In my opinion, there is no question today more important and simultaneously more difficult than understanding the degeneration of the workers state in the Soviet Union. Interest in socialism is growing as capitalism produces greater and greater income disparity, and more open measures of police repression in response. There are the “socialism is a good idea but—,” people, and there are the, “I’m in favor of it as long as it can be accomplished peacefully” people, and the “I’d be in favor except that it always turns into a dictatorship” people. It is impossible to talk to any of them without the question of the Soviet Union coming up. Only once in history has the working class taken and held state power; how can those with an interest in socialism not care about it? With this in mind, I’m going to be rereading the classic work on the subject, The Revolution Betrayed by Leon Trotsky, and working through it here as I do.

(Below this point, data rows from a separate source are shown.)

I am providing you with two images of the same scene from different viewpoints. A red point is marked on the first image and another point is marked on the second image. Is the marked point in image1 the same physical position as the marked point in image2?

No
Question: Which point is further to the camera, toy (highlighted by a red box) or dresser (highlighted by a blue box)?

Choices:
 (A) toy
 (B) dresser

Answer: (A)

In the course of discussing the Soviet Union with people, one will find a great range of assumptions, from the mystical (“It’s human nature that any group in power will want to keep that power, even if it means harsh measures of repression”) to the deeply ignorant (“Stalin simply continued what Lenin had started.”) These, and all of the other quick and easy explanations, are natural and understandable. If the Trotskyist position is wrong, that by itself explains why so few accept it; if it right, then it is a strong argument in favor of socialism, and so hardly in the interest of the educational system and capitalist propaganda to represent it fairly.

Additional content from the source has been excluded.